The relief depicts the upper body of a youthful, beardless man dressed in a Greek garment known as a himation, which wraps around his right arm like a sling, holding a small leafy branch in his left hand. His expression is serene, although the intensity of his gaze is emphasized by the large size of his eyes, the carefully outlined eyelids, and the incised concentric circles indicating the iris and pupil of each eye. His hair is depicted as a row of uniform wavy curls that cover his head like a cap, ending above his protruding ears.
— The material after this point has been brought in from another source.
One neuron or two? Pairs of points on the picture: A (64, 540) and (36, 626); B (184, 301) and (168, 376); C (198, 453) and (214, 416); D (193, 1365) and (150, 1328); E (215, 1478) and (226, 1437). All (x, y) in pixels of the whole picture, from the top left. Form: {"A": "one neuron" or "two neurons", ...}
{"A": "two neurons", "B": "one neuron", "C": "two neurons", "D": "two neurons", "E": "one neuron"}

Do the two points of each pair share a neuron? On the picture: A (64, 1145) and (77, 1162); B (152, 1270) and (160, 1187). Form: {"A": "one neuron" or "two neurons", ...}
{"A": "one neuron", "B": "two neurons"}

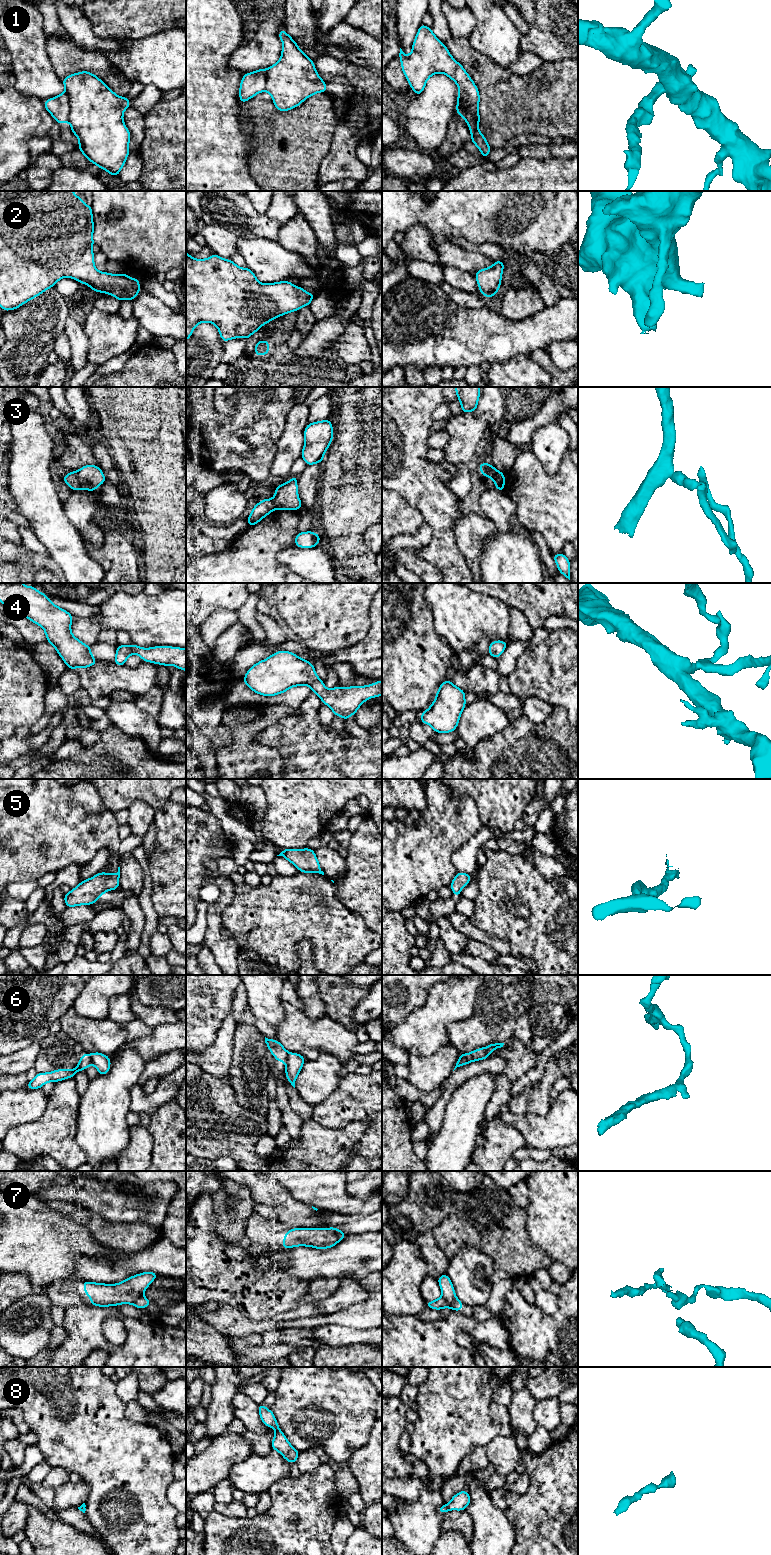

He stands in front of a dorsalium (draped cloth) affixed by a rosette to a leafy branch; the left side, which probably resembled the remaining half, is missing except for a trace of the branch at the left edge. An inscription in Palmyrene Aramaic, visible to the right of his head, is now illegible, but probably recorded the name and lineage of the deceased. Carved in soft local limestone, the relief shows signs of wear including a break at the tip of the nose. Stylistically, the relief belongs to an early group of Palmyrene male funerary portraits dating to about 125-150 A.D., evidenced by the figure’s beardlessness as well as by the manner in which the eyes are carved, and by the use of pattern-like semicircular shapes to depict the folds of the himation.
Acquired by the Museum in 1901, purchased from Azeez Khayat, New York.
The Metropolitan Museum of Art. 1904. "The Stone Sculptures of the Cesnola Collection of Cypriote Antiquities in Halls 14, 18 and 19." In Handbook No. 3. New York: The Metropolitan Museum of Art, no. 2038, p. 133.

Ingholt, Harald. 1928. Studier over Palmyrensk Skulptur. Copenhagen: C.A. Reitzel, p. 102.

Colledge, Malcolm. 1976. The Art of Palmyra. Boulder, CO: Westview Press, p. 247.